• RAW DATA
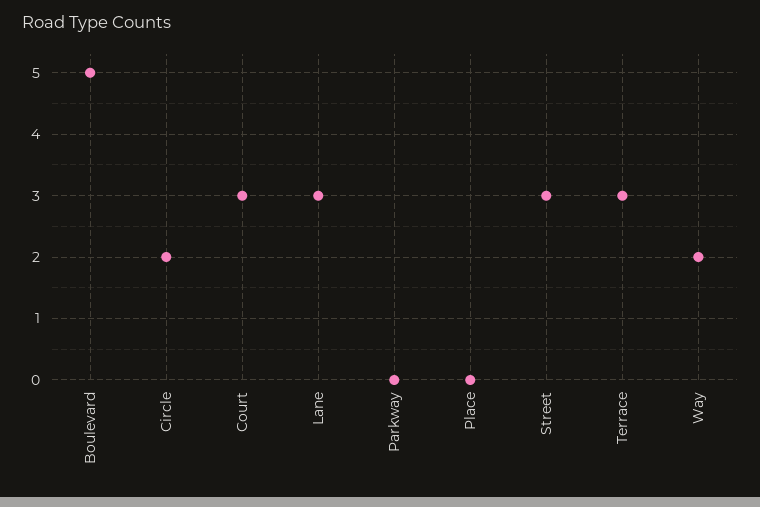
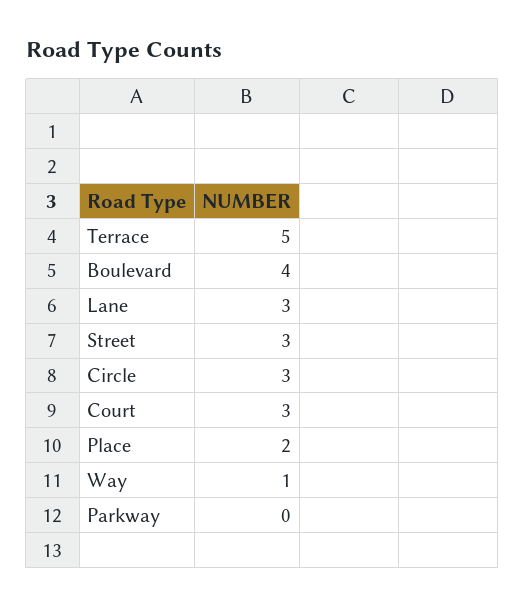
  {
-   "Boulevard": 5,
+   "Boulevard": 4,
-   "Circle": 2,
+   "Circle": 3,
    "Court": 3,
    "Lane": 3,
    "Parkway": 0,
-   "Place": 0,
+   "Place": 2,
    "Street": 3,
-   "Terrace": 3,
+   "Terrace": 5,
-   "Way": 2
+   "Way": 1
  }

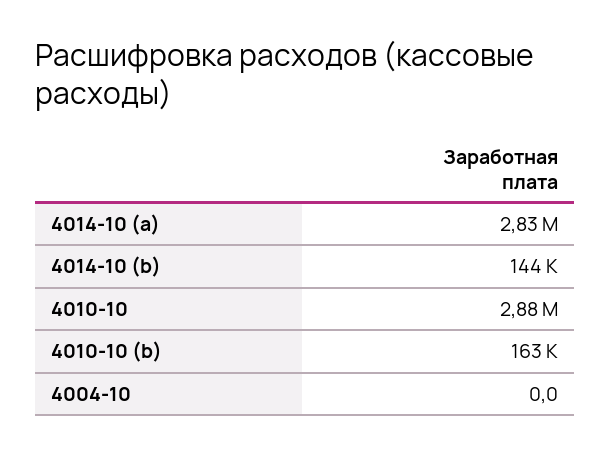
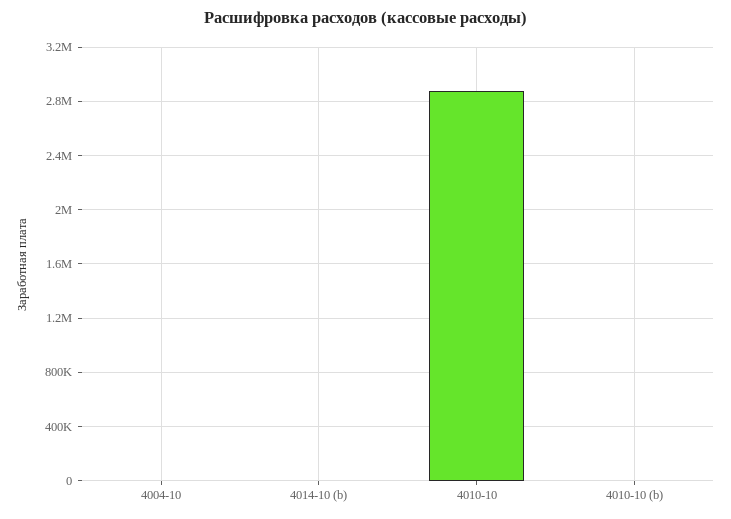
  {
-   "4014-10 (a)": 2830000,
-   "4014-10 (b)": 144000,
+   "4014-10 (b)": 0,
    "4010-10": 2880000,
-   "4010-10 (b)": 163000,
+   "4010-10 (b)": 0,
    "4004-10": 0
  }

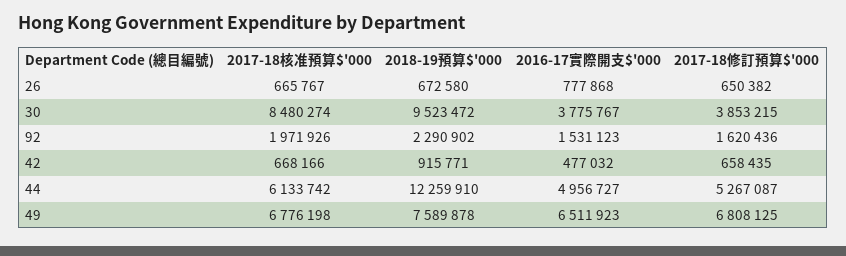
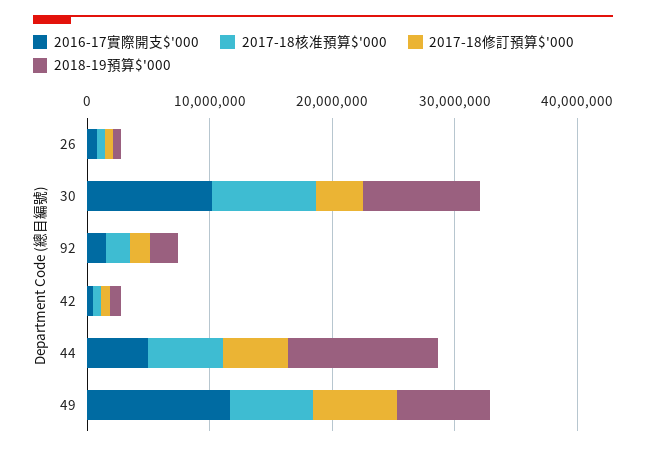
  {
    "2017-18核准預算$'000": {
      "26": 665767,
      "30": 8480274,
      "92": 1971926,
      "42": 668166,
      "44": 6133742,
      "49": 6776198
    },
    "2018-19預算$'000": {
      "26": 672580,
      "30": 9523472,
      "92": 2290902,
      "42": 915771,
      "44": 12259910,
      "49": 7589878
    },
    "2016-17實際開支$'000": {
      "26": 777868,
-     "30": 3775767,
+     "30": 10000000,
      "92": 1531123,
      "42": 477032,
      "44": 4956727,
-     "49": 6511923
+     "49": 12000000
    },
    "2017-18修訂預算$'000": {
      "26": 650382,
      "30": 3853215,
      "92": 1620436,
      "42": 658435,
      "44": 5267087,
      "49": 6808125
    }
  }

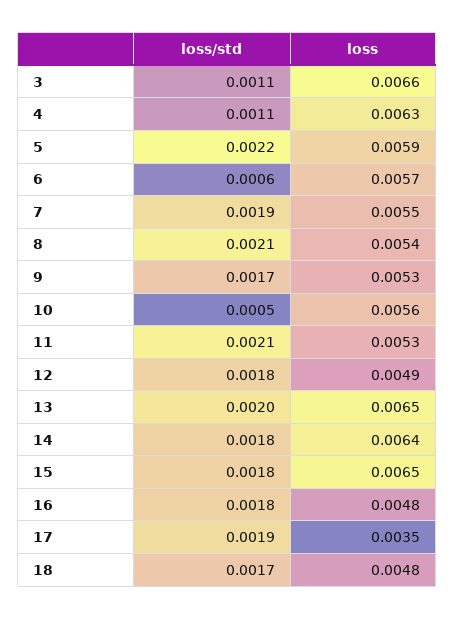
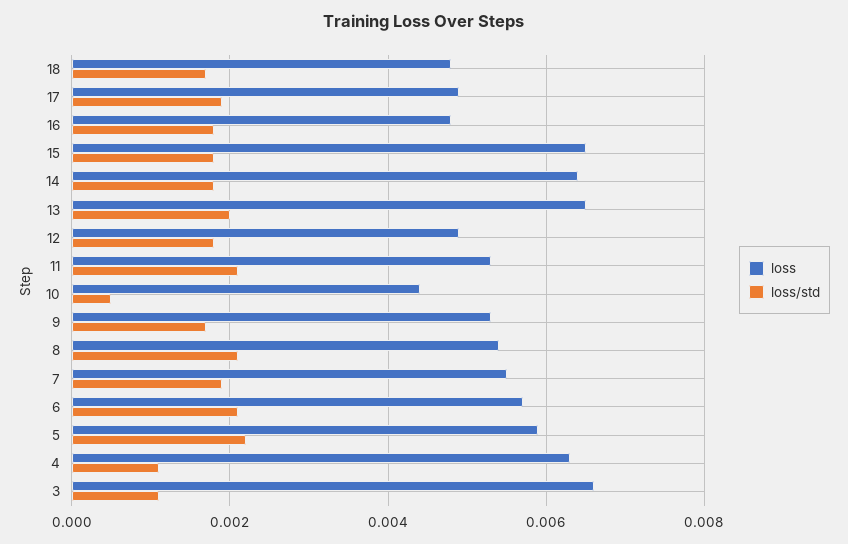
  {
    "loss/std": {
      "3": 0.0011,
      "4": 0.0011,
      "5": 0.0022,
-     "6": 0.0006,
+     "6": 0.002,
      "7": 0.0019,
      "8": 0.0021,
      "9": 0.0017,
      "10": 0.0005,
      "11": 0.0021,
      "12": 0.0018,
      "13": 0.002,
      "14": 0.0018,
      "15": 0.0018,
      "16": 0.0018,
      "17": 0.0019,
      "18": 0.0017
    },
    "loss": {
      "3": 0.0066,
      "4": 0.0063,
      "5": 0.0059,
      "6": 0.0057,
      "7": 0.0055,
      "8": 0.0054,
      "9": 0.0053,
-     "10": 0.0056,
+     "10": 0.0045,
      "11": 0.0053,
      "12": 0.0049,
      "13": 0.0065,
      "14": 0.0064,
      "15": 0.0065,
      "16": 0.0048,
-     "17": 0.0035,
+     "17": 0.005,
      "18": 0.0048
    }
  }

• PROBLEM TO SOLVE
What is needed is an exact copy of the entries above, with no images in it.

• REPLY TO THE EXERCISE
  {
-   "Boulevard": 5,
+   "Boulevard": 4,
-   "Circle": 2,
+   "Circle": 3,
    "Court": 3,
    "Lane": 3,
    "Parkway": 0,
-   "Place": 0,
+   "Place": 2,
    "Street": 3,
-   "Terrace": 3,
+   "Terrace": 5,
-   "Way": 2
+   "Way": 1
  }

  {
-   "4014-10 (a)": 2830000,
-   "4014-10 (b)": 144000,
+   "4014-10 (b)": 0,
    "4010-10": 2880000,
-   "4010-10 (b)": 163000,
+   "4010-10 (b)": 0,
    "4004-10": 0
  }

  {
    "2017-18核准預算$'000": {
      "26": 665767,
      "30": 8480274,
      "92": 1971926,
      "42": 668166,
      "44": 6133742,
      "49": 6776198
    },
    "2018-19預算$'000": {
      "26": 672580,
      "30": 9523472,
      "92": 2290902,
      "42": 915771,
      "44": 12259910,
      "49": 7589878
    },
    "2016-17實際開支$'000": {
      "26": 777868,
-     "30": 3775767,
+     "30": 10000000,
      "92": 1531123,
      "42": 477032,
      "44": 4956727,
-     "49": 6511923
+     "49": 12000000
    },
    "2017-18修訂預算$'000": {
      "26": 650382,
      "30": 3853215,
      "92": 1620436,
      "42": 658435,
      "44": 5267087,
      "49": 6808125
    }
  }

  {
    "loss/std": {
      "3": 0.0011,
      "4": 0.0011,
      "5": 0.0022,
-     "6": 0.0006,
+     "6": 0.002,
      "7": 0.0019,
      "8": 0.0021,
      "9": 0.0017,
      "10": 0.0005,
      "11": 0.0021,
      "12": 0.0018,
      "13": 0.002,
      "14": 0.0018,
      "15": 0.0018,
      "16": 0.0018,
      "17": 0.0019,
      "18": 0.0017
    },
    "loss": {
      "3": 0.0066,
      "4": 0.0063,
      "5": 0.0059,
      "6": 0.0057,
      "7": 0.0055,
      "8": 0.0054,
      "9": 0.0053,
-     "10": 0.0056,
+     "10": 0.0045,
      "11": 0.0053,
      "12": 0.0049,
      "13": 0.0065,
      "14": 0.0064,
      "15": 0.0065,
      "16": 0.0048,
-     "17": 0.0035,
+     "17": 0.005,
      "18": 0.0048
    }
  }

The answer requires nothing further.